Canva introduced its own design model on Thursday, a creative leap that understands layers and formats to power new features across its platform. The company also rolled out new products, updates to its AI assistant, and an integration that lets users build widgets from spreadsheet data for repeatable insights.
The new foundational model, trained on Canva’s own design elements, generates editable designs with layers and objects instead of flat images. It supports different formats such as social media posts, presentations, whiteboards, and websites.
According to Robert Kawalsky, Canva’s global head of product, the goal was to move beyond simple image generation. He explained that traditional diffusion models produced flat visuals, and while newer models allowed users to refine them through prompts, the process still felt limiting for a visual platform. He emphasized that people want to start with a prompt and still have full creative control to adjust their work directly.
Canva’s AI journey has been steadily evolving. Earlier this year, the company introduced Canva AI, an assistant with a chat-like interface that generates media through prompts. That assistant now appears across the entire platform, including the design and elements tabs. Users can tag it in comments to receive real-time text or media suggestions while collaborating with others. Canva AI now creates 3D objects and mimics existing art styles, giving designers a faster, more intuitive way to work.

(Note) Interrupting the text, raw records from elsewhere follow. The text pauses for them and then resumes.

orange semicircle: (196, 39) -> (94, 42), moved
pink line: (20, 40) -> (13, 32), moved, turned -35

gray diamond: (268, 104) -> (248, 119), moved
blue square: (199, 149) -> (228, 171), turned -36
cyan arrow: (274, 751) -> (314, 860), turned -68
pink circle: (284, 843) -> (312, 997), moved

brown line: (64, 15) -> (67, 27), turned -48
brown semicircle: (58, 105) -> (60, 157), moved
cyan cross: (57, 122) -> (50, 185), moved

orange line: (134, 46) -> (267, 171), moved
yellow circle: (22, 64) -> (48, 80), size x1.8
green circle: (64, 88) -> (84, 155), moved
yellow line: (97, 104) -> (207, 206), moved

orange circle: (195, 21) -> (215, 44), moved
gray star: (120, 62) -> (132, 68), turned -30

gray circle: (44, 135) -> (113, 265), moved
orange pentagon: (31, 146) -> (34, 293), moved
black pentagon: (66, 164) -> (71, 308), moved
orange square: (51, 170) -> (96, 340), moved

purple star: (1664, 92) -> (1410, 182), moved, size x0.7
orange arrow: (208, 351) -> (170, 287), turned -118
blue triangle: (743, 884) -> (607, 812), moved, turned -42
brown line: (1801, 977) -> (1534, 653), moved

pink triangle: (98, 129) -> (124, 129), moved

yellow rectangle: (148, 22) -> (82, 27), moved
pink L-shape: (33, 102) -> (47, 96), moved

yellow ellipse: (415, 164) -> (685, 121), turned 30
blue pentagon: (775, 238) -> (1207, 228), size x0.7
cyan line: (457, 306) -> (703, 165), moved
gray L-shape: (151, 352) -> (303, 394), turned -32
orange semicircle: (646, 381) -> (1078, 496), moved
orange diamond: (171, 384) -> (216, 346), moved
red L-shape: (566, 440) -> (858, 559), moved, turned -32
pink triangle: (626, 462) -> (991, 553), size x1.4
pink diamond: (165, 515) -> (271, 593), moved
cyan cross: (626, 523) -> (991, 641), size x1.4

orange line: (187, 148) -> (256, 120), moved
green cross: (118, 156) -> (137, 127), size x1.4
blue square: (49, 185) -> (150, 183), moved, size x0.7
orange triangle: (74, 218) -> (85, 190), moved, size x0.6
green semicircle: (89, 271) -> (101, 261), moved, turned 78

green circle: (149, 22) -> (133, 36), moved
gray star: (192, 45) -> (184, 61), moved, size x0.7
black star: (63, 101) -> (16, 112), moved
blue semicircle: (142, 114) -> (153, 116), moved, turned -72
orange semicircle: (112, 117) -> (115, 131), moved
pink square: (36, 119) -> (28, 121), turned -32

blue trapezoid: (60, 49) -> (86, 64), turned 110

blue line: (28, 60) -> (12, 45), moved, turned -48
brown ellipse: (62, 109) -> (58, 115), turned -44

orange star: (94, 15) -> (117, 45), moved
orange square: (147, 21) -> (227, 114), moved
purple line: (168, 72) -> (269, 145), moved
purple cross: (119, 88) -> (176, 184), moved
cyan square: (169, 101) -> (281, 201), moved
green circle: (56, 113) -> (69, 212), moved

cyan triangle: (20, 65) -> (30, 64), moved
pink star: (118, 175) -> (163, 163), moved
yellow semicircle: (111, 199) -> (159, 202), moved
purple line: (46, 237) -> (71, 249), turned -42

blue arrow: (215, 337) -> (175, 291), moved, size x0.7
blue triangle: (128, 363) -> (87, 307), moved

The company has also deepened its integration between spreadsheets and mini app creation. Users can now pull data directly from Canva Sheets to build widgets that automate insights and streamline workflows.
Canva’s acquisition of the ad analytics platform MagicBrief earlier this year paved the way for the launch of Canva Grow, a full-stack marketing suite. The new platform combines content creation and performance analytics powered by AI, allowing marketers to design, measure, and even publish ads directly to networks like Meta, all within Canva’s ecosystem.
The Australian design giant also unveiled several new tools to expand its creative capabilities. One of them is a form builder, allowing users to gather feedback, client information, or survey responses without leaving Canva. Another addition is email design, enabling users to create branded templates and layouts for marketing or transactional emails that align with their visual identity.

Canva is also working to unify its professional design suite by redesigning the Affinity interface. The updated interface blends vector, pixel, and layout functions into one cohesive space. This integration makes it easier for designers to create objects in Affinity and transfer them directly into Canva. Additionally, Canva AI can now generate images and full designs within Affinity itself, making the collaboration between both tools seamless.
With these updates, Canva continues to blur the line between AI-assisted creativity and human design control. The company’s approach reflects a future where technology supports imagination rather than replaces it, offering designers the speed of automation with the freedom of personal touch.